Por causa de un virus altamente peligroso y sumamente contagioso que se esparció silencioso por toda la ciudad, Graciela se encontró un día encerrada de repente con gente que no conocía. Lo único que tenía claro era que había entrado a su departamento que de pronto se convirtió, como en los cuentos de princesas, en una prisión, con paredes de colores pastel que hacía tiempo no miraba. Hasta ese momento su vida deambulaba de la casa al trabajo y del trabajo a la casa, Algún tiempo sobrante; un encuentro con amigas. -¿Cuando fue que se llenó de ventanas, la sonrisa, de su pequeña hijita?- Todo era nuevo. Empezaron las llamadas, a un teléfono que nunca sonaba y su hija adolescente, llena de nervios atendía, a ese novio escondido, que llegaba hasta la esquina. Su pensamiento confundido, cada vez más enredado, guió su vista hacia un hombre que era apuesto y bien conservado; la miraba con dulzura, tal vez pensando lo que les hicieron perder, los años que pasaron. Ella continuó pensando en todo lo que no conocía de sus hijas y su esposo porque le dedicaba todo el tiempo a las tareas de la oficina.
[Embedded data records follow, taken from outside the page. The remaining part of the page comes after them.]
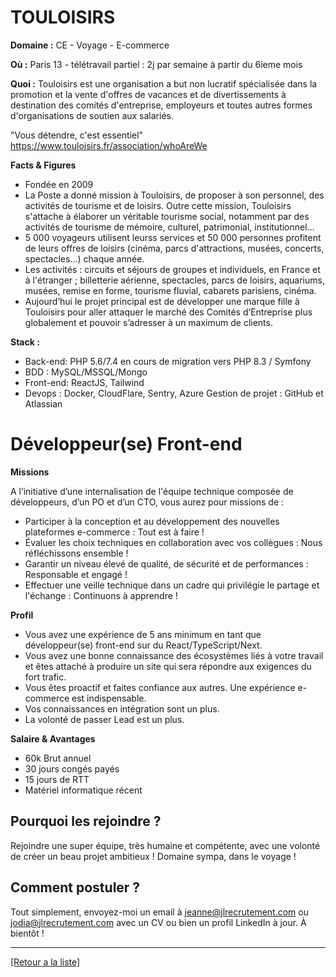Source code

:#  TOULOISIRS

**Domaine :** CE - Voyage - E-commerce

**Où :** Paris 13 - télétravail partiel : 2j par semaine à partir du 6ieme mois

**Quoi :** Touloisirs est une organisation a but non lucratif spécialisée dans la promotion et la vente d'offres de vacances et de divertissements à destination des comités d'entreprise, employeurs et toutes autres formes d'organisations de soutien aux salariés.

"Vous détendre, c'est essentiel" 
https://www.touloisirs.fr/association/whoAreWe

**Facts & Figures**

- Fondée en 2009
- La Poste a donné mission à Touloisirs, de proposer à son personnel, des activités de tourisme et de loisirs.
Outre cette mission, Touloisirs s'attache à élaborer un véritable tourisme social, notamment par des activités de tourisme de mémoire, culturel, patrimonial, institutionnel...
- 5 000 voyageurs utilisent leurss services et 50 000 personnes profitent de leurs offres de loisirs (cinéma, parcs d'attractions, musées, concerts, spectacles...) chaque année. 
- Les activités : circuits et séjours de groupes et individuels, en France et à l'étranger ; billetterie aérienne, spectacles, parcs de loisirs, aquariums, musées, remise en forme, tourisme fluvial, cabarets parisiens, cinéma.
- Aujourd’hui le projet principal est de développer une marque fille à Touloisirs pour aller attaquer le marché des Comités d’Entreprise plus globalement et pouvoir s’adresser à un maximum de clients.

**Stack :**

- Back-end: PHP 5.6/7.4 en cours de migration vers PHP 8.3 / Symfony
- BDD : MySQL/MSSQL/Mongo
- Front-end: ReactJS, Tailwind
- Devops : Docker, CloudFlare, Sentry, Azure Gestion de projet : GitHub et Atlassian

# Développeur(se) Front-end

**Missions**

A l’initiative d’une internalisation de l'équipe technique composée de développeurs, d’un PO et d’un CTO, vous aurez pour missions de :

- Participer à la conception et au développement des nouvelles plateformes e-commerce : Tout est à faire ! 
- Évaluer les choix techniques en collaboration avec vos collègues : Nous réfléchissons ensemble !
- Garantir un niveau élevé de qualité, de sécurité et de performances : Responsable et engagé !
- Effectuer une veille technique dans un cadre qui privilégie le partage et l'échange : Continuons à apprendre !

**Profil**

- Vous avez une expérience de 5 ans minimum en tant que développeur(se) front-end sur du React/TypeScript/Next.
- Vous avez une bonne connaissance des écosystèmes liés à votre travail et êtes attaché à produire un site qui sera répondre aux exigences du fort trafic.
- Vous êtes proactif et faites confiance aux autres. Une expérience e-commerce est indispensable. 
- Vos connaissances en intégration sont un plus. 
- La volonté de passer Lead est un plus.

**Salaire & Avantages**

* 60k Brut annuel
* 30 jours congés payés
* 15 jours de RTT
* Matériel informatique récent


## Pourquoi les rejoindre ?

Rejoindre une super équipe, très humaine et compétente, avec une volonté de créer un beau projet ambitieux !
Domaine sympa, dans le voyage ! 

## Comment postuler ?

Tout simplement, envoyez-moi un email à jeanne@jlrecrutement.com ou jodia@jlrecrutement.com avec un CV ou bien un profil LinkedIn à jour. À bientôt ! 

 ----
<a href="https://github.com/jlondiche/job-board-php/blob/master/README.md">[Retour a la liste]</a>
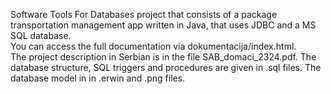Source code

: Software Tools For Databases project that consists of a package transportation management app written in Java, that uses JDBC and a MS SQL database.<br>
You can access the full documentation via dokumentacija/index.html.<br>
The project description in Serbian is in the file SAB_domaci_2324.pdf.
The database structure, SQL triggers and procedures are given in .sql files. The database model in in .erwin and .png files.
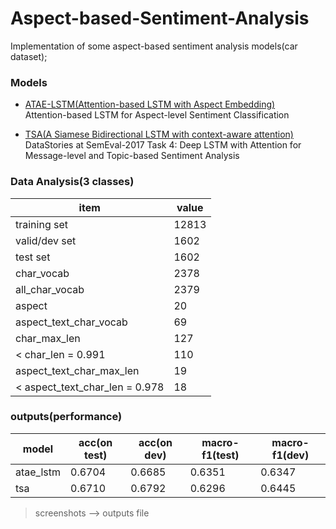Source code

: # Aspect-based-Sentiment-Analysis
Implementation of some aspect-based sentiment analysis models(car dataset);

### Models

- [ATAE-LSTM(Attention-based LSTM with Aspect Embedding)](http://aclweb.org/anthology/D16-1058)  
Attention-based LSTM for Aspect-level Sentiment Classification

- [TSA(A Siamese Bidirectional LSTM with context-aware attention)](https://www.aclweb.org/anthology/S17-2126/)
DataStories at SemEval-2017 Task 4: Deep LSTM with Attention for Message-level and Topic-based Sentiment Analysis


### Data Analysis(3 classes)

|            item                | value  |
|--------------------------------|--------|
| training set                   | 12813  |
| valid/dev set                  | 1602   |
| test set                       | 1602   |
| char_vocab                     | 2378   |
| all_char_vocab                 | 2379   |
| aspect                         | 20     |
| aspect_text_char_vocab         | 69     |
| char_max_len                   | 127    |
| < char_len = 0.991             | 110    |
| aspect_text_char_max_len       |   19   |
| < aspect_text_char_len = 0.978 |   18   |

### outputs(performance)

| model   |  acc(on test)    | acc(on dev)  | macro-f1(test)|macro-f1(dev)|
|---------|------------------|--------------|-------------|---------------|
|atae_lstm|  0.6704          |  0.6685      |   0.6351    |     0.6347    |
|tsa      |  0.6710          |  0.6792      |   0.6296    |     0.6445    |

> screenshots --> outputs file

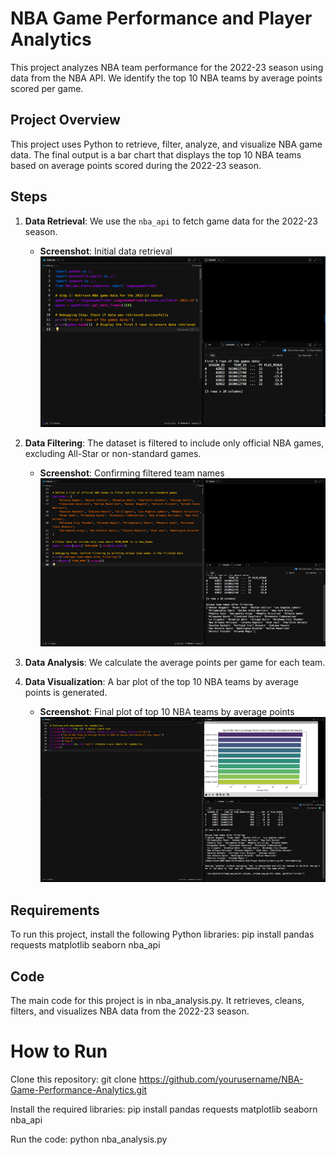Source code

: # NBA Game Performance and Player Analytics

This project analyzes NBA team performance for the 2022-23 season using data from the NBA API. We identify the top 10 NBA teams by average points scored per game.

## Project Overview

This project uses Python to retrieve, filter, analyze, and visualize NBA game data. The final output is a bar chart that displays the top 10 NBA teams based on average points scored during the 2022-23 season.

## Steps

1. **Data Retrieval**: We use the `nba_api` to fetch game data for the 2022-23 season.
   - **Screenshot**: Initial data retrieval
     ![Data Retrieval](images/data_retrieval.png)

2. **Data Filtering**: The dataset is filtered to include only official NBA games, excluding All-Star or non-standard games.
   - **Screenshot**: Confirming filtered team names
     ![Filtered Teams](images/filtered_teams.png)

3. **Data Analysis**: We calculate the average points per game for each team.
4. **Data Visualization**: A bar plot of the top 10 NBA teams by average points is generated.
   - **Screenshot**: Final plot of top 10 NBA teams by average points
     ![Top 10 NBA Teams](images/top_10_nba_teams.png)

## Requirements

To run this project, install the following Python libraries: pip install pandas requests matplotlib seaborn nba_api

## Code
The main code for this project is in nba_analysis.py. It retrieves, cleans, filters, and visualizes NBA data from the 2022-23 season.

# How to Run
Clone this repository: git clone https://github.com/yourusername/NBA-Game-Performance-Analytics.git

Install the required libraries: pip install pandas requests matplotlib seaborn nba_api

Run the code: python nba_analysis.py
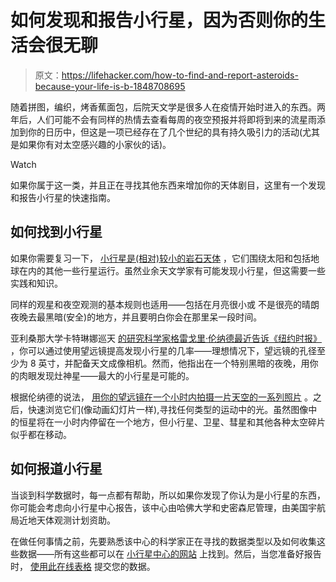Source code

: # 如何发现和报告小行星，因为否则你的生活会很无聊

> 原文：<https://lifehacker.com/how-to-find-and-report-asteroids-because-your-life-is-b-1848708695>

随着拼图，编织，烤香蕉面包，后院天文学是很多人在疫情开始时进入的东西。两年后，人们可能不会有同样的热情去查看每周的夜空预报并将即将到来的流星雨添加到你的日历中，但这是一项已经存在了几个世纪的具有持久吸引力的活动(尤其是如果你有对太空感兴趣的小家伙的话)。

Watch

如果你属于这一类，并且正在寻找其他东西来增加你的天体剧目，这里有一个发现和报告小行星的快速指南。

## 如何找到小行星

如果你需要复习一下， [小行星是(相对)较小的岩石天体](https://spaceplace.nasa.gov/asteroid/en/) ，它们围绕太阳和包括地球在内的其他一些行星运行。虽然业余天文学家有可能发现小行星，但这需要一些实践和知识。

同样的观星和夜空观测的基本规则也适用——包括在月亮很小或 不是很亮的晴朗夜晚去最黑暗(安全)的地方，并且要明白你会在那里呆一段时间。

亚利桑那大学卡特琳娜巡天 [的研究科学家格雷戈里·伦纳德最近告诉《纽约时报》](https://www.nytimes.com/2022/03/15/magazine/asteroids-vesta-nasa.html) ，你可以通过使用望远镜提高发现小行星的几率——理想情况下，望远镜的孔径至少为 8 英寸，并配备天文成像相机。然而，他指出在一个特别黑暗的夜晚，用你的肉眼发现灶神星——最大的小行星是可能的。

根据伦纳德的说法， [用你的望远镜在一个小时内拍摄一片天空的一系列照片](https://www.nytimes.com/2022/03/15/magazine/asteroids-vesta-nasa.html) 。之后，快速浏览它们(像动画幻灯片一样),寻找任何类型的运动中的光。虽然图像中的恒星将在一小时内停留在一个地方，但小行星、卫星、彗星和其他各种太空碎片似乎都在移动。

## 如何报道小行星

当谈到科学数据时，每一点都有帮助，所以如果你发现了你认为是小行星的东西，你可能会考虑向小行星中心报告，该中心由哈佛大学和史密森尼管理，由美国宇航局近地天体观测计划资助。

在做任何事情之前，先要熟悉该中心的科学家正在寻找的数据类型以及如何收集这些数据——所有这些都可以在 [小行星中心的网站](https://minorplanetcenter.net/iau/info/Astrometry.html) 上找到。然后，当您准备好报告时， [使用此在线表格](https://minorplanetcenter.net/cgi-bin/feedback_submit_obs.cgi?S=Observation%20submission%20via%20website&D=O) 提交您的数据。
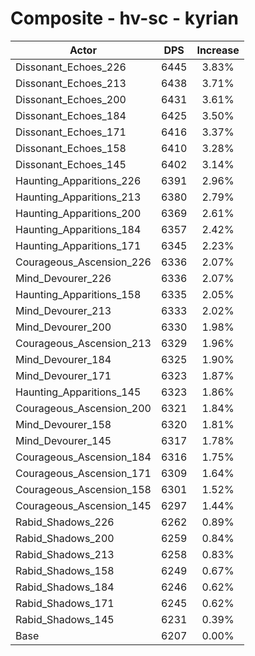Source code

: # Composite - hv-sc - kyrian
| Actor | DPS | Increase |
|---|:---:|:---:|
|Dissonant_Echoes_226|6445|3.83%|
|Dissonant_Echoes_213|6438|3.71%|
|Dissonant_Echoes_200|6431|3.61%|
|Dissonant_Echoes_184|6425|3.50%|
|Dissonant_Echoes_171|6416|3.37%|
|Dissonant_Echoes_158|6410|3.28%|
|Dissonant_Echoes_145|6402|3.14%|
|Haunting_Apparitions_226|6391|2.96%|
|Haunting_Apparitions_213|6380|2.79%|
|Haunting_Apparitions_200|6369|2.61%|
|Haunting_Apparitions_184|6357|2.42%|
|Haunting_Apparitions_171|6345|2.23%|
|Courageous_Ascension_226|6336|2.07%|
|Mind_Devourer_226|6336|2.07%|
|Haunting_Apparitions_158|6335|2.05%|
|Mind_Devourer_213|6333|2.02%|
|Mind_Devourer_200|6330|1.98%|
|Courageous_Ascension_213|6329|1.96%|
|Mind_Devourer_184|6325|1.90%|
|Mind_Devourer_171|6323|1.87%|
|Haunting_Apparitions_145|6323|1.86%|
|Courageous_Ascension_200|6321|1.84%|
|Mind_Devourer_158|6320|1.81%|
|Mind_Devourer_145|6317|1.78%|
|Courageous_Ascension_184|6316|1.75%|
|Courageous_Ascension_171|6309|1.64%|
|Courageous_Ascension_158|6301|1.52%|
|Courageous_Ascension_145|6297|1.44%|
|Rabid_Shadows_226|6262|0.89%|
|Rabid_Shadows_200|6259|0.84%|
|Rabid_Shadows_213|6258|0.83%|
|Rabid_Shadows_158|6249|0.67%|
|Rabid_Shadows_184|6246|0.62%|
|Rabid_Shadows_171|6245|0.62%|
|Rabid_Shadows_145|6231|0.39%|
|Base|6207|0.00%|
Se dio cuenta que había repartido su hogar entre la niñera unos días y otros con la abuela. Quiso recopilar en el encierro, todo lo que pudiera de esos desconocidos, que eran su familia. Juntos rieron, lloraron, festejaron, se quejaron, inventaron juegos improvisados, demostraron sus talentos, bailaron, cantaron y descubrieron, unos de otros, secretos que nadie sabía. Así fueron pasando las semanas, perdieron por un rato, lo que afuera sucedía pero recuperaron el calor y la unión de la familia.

Graciela sabe que este mal momento y sufrimiento de ver que algo invisible que cause tanto daño pasará, pero lo que nunca más olvidará, es la lección que le dejó… ahora que conoce a su familia.